___ Data for this task

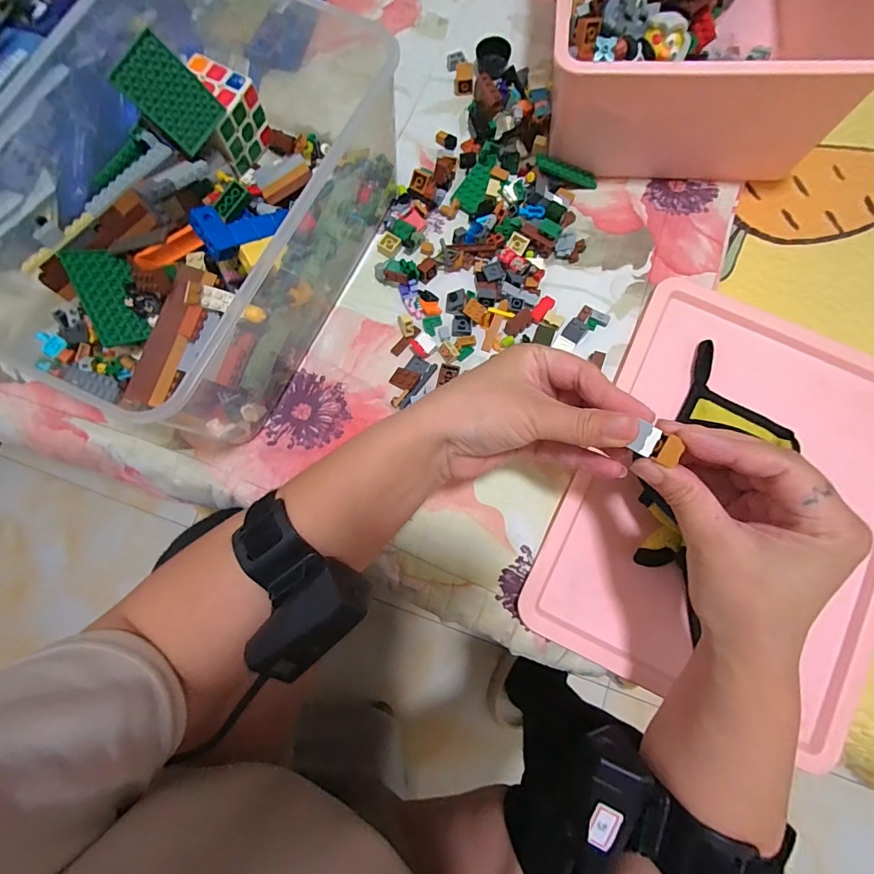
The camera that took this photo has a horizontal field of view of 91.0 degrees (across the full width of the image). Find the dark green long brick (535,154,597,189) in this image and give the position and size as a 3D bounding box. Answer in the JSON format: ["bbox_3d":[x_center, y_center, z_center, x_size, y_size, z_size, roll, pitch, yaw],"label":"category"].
[{"bbox_3d":[0.118,-0.239,0.391,0.061,0.011,0.012,12,79,-13],"label":"dark green long brick"}]

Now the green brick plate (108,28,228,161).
[{"bbox_3d":[-0.205,-0.263,0.332,0.005,0.063,0.050,30,86,45],"label":"green brick plate"}]

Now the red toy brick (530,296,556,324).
[{"bbox_3d":[0.090,-0.109,0.366,0.011,0.004,0.027,38,82,8],"label":"red toy brick"}]

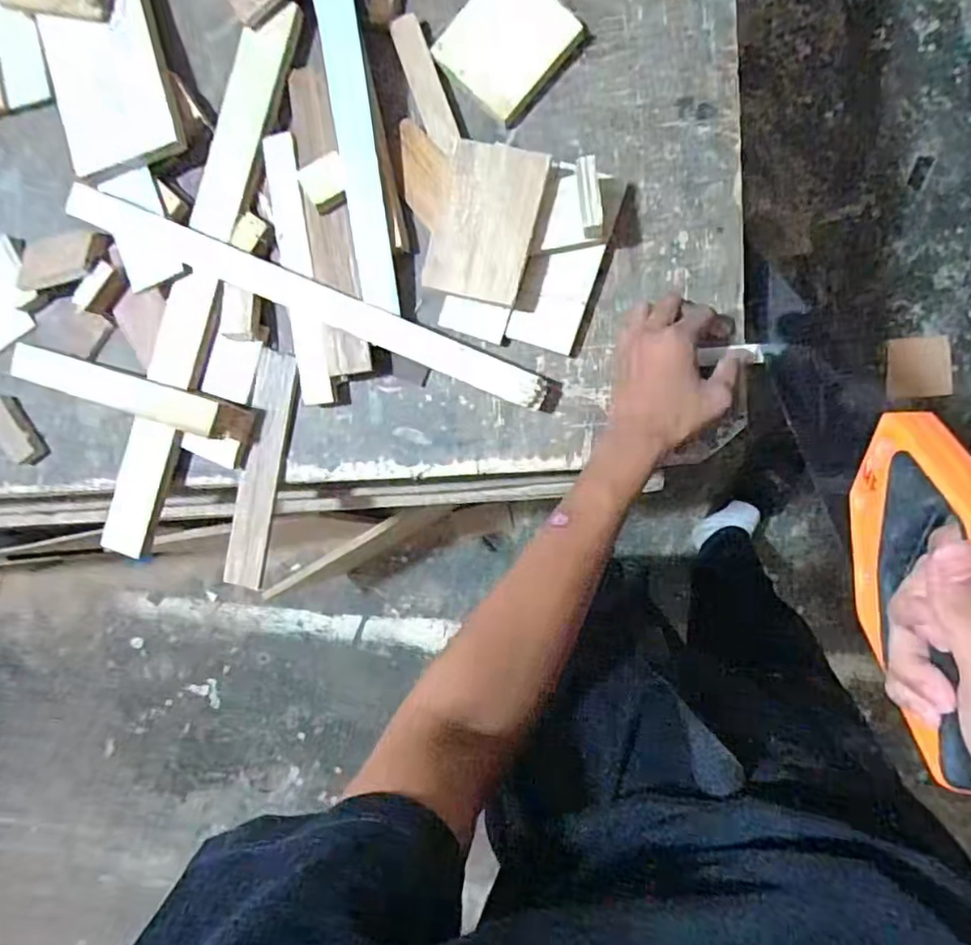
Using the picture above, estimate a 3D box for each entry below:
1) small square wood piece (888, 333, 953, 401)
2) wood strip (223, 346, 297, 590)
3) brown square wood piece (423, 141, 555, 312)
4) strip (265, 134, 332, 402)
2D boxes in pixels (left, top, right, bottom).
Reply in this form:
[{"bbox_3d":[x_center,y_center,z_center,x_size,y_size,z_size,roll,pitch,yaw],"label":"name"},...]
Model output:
[{"bbox_3d":[0.912,-0.220,1.292,0.124,0.010,0.124,-3,93,6],"label":"small square wood piece"},{"bbox_3d":[-0.215,-0.001,0.588,0.037,0.016,0.224,12,95,5],"label":"wood strip"},{"bbox_3d":[-0.001,-0.207,0.511,0.082,0.015,0.121,17,95,5],"label":"brown square wood piece"},{"bbox_3d":[-0.168,-0.182,0.555,0.035,0.018,0.236,-8,93,7],"label":"strip"}]

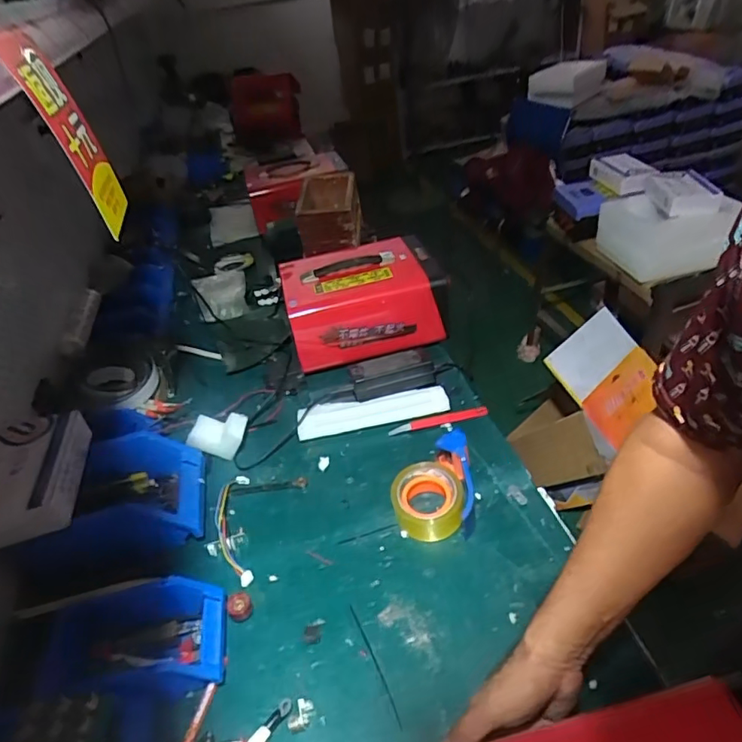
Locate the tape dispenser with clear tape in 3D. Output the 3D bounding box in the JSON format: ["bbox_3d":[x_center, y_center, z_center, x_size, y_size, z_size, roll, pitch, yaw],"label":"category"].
[{"bbox_3d":[0.089,0.165,0.758,0.117,0.070,0.145,-4,39,4],"label":"tape dispenser with clear tape"}]

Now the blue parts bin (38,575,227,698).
[{"bbox_3d":[-0.282,0.323,0.620,0.206,0.077,0.129,-14,39,-8],"label":"blue parts bin"}]

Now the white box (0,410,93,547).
[{"bbox_3d":[-0.456,0.133,0.714,0.106,0.056,0.204,-14,40,-8],"label":"white box"}]

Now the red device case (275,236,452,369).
[{"bbox_3d":[-0.016,-0.140,1.074,0.300,0.162,0.210,-12,39,-6],"label":"red device case"}]

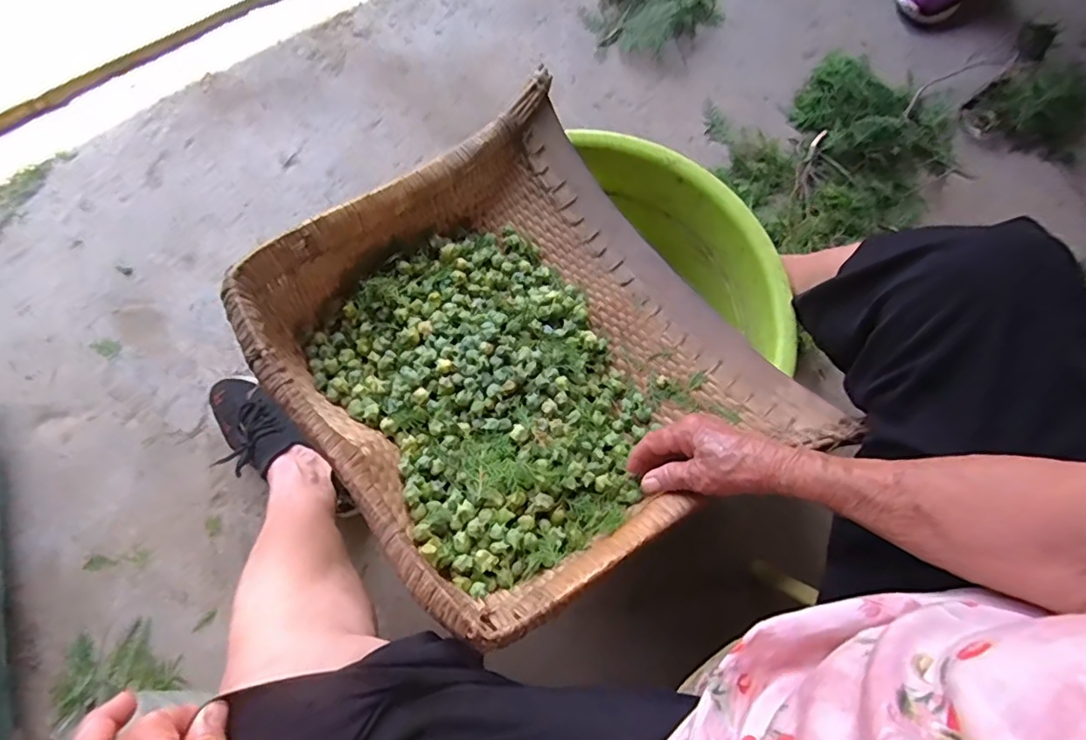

______

For each line above, output its wording exactly and leave out any picture.

### Response below:
The camera that took this photo has a horizontal field of view of 91.0 degrees (across the full width of the image). Find the dark green long brick (535,154,597,189) in this image and give the position and size as a 3D bounding box. Answer in the JSON format: ["bbox_3d":[x_center, y_center, z_center, x_size, y_size, z_size, roll, pitch, yaw],"label":"category"].
[{"bbox_3d":[0.118,-0.239,0.391,0.061,0.011,0.012,12,79,-13],"label":"dark green long brick"}]

Now the green brick plate (108,28,228,161).
[{"bbox_3d":[-0.205,-0.263,0.332,0.005,0.063,0.050,30,86,45],"label":"green brick plate"}]

Now the red toy brick (530,296,556,324).
[{"bbox_3d":[0.090,-0.109,0.366,0.011,0.004,0.027,38,82,8],"label":"red toy brick"}]

Using the picture above, estimate a 3D box for each entry below:
1) small square wood piece (888, 333, 953, 401)
2) wood strip (223, 346, 297, 590)
3) brown square wood piece (423, 141, 555, 312)
4) strip (265, 134, 332, 402)
2D boxes in pixels (left, top, right, bottom).
Reply in this form:
[{"bbox_3d":[x_center,y_center,z_center,x_size,y_size,z_size,roll,pitch,yaw],"label":"name"},...]
Model output:
[{"bbox_3d":[0.912,-0.220,1.292,0.124,0.010,0.124,-3,93,6],"label":"small square wood piece"},{"bbox_3d":[-0.215,-0.001,0.588,0.037,0.016,0.224,12,95,5],"label":"wood strip"},{"bbox_3d":[-0.001,-0.207,0.511,0.082,0.015,0.121,17,95,5],"label":"brown square wood piece"},{"bbox_3d":[-0.168,-0.182,0.555,0.035,0.018,0.236,-8,93,7],"label":"strip"}]

Locate the tape dispenser with clear tape in 3D. Output the 3D bounding box in the JSON format: ["bbox_3d":[x_center, y_center, z_center, x_size, y_size, z_size, roll, pitch, yaw],"label":"category"].
[{"bbox_3d":[0.089,0.165,0.758,0.117,0.070,0.145,-4,39,4],"label":"tape dispenser with clear tape"}]

Now the blue parts bin (38,575,227,698).
[{"bbox_3d":[-0.282,0.323,0.620,0.206,0.077,0.129,-14,39,-8],"label":"blue parts bin"}]

Now the white box (0,410,93,547).
[{"bbox_3d":[-0.456,0.133,0.714,0.106,0.056,0.204,-14,40,-8],"label":"white box"}]

Now the red device case (275,236,452,369).
[{"bbox_3d":[-0.016,-0.140,1.074,0.300,0.162,0.210,-12,39,-6],"label":"red device case"}]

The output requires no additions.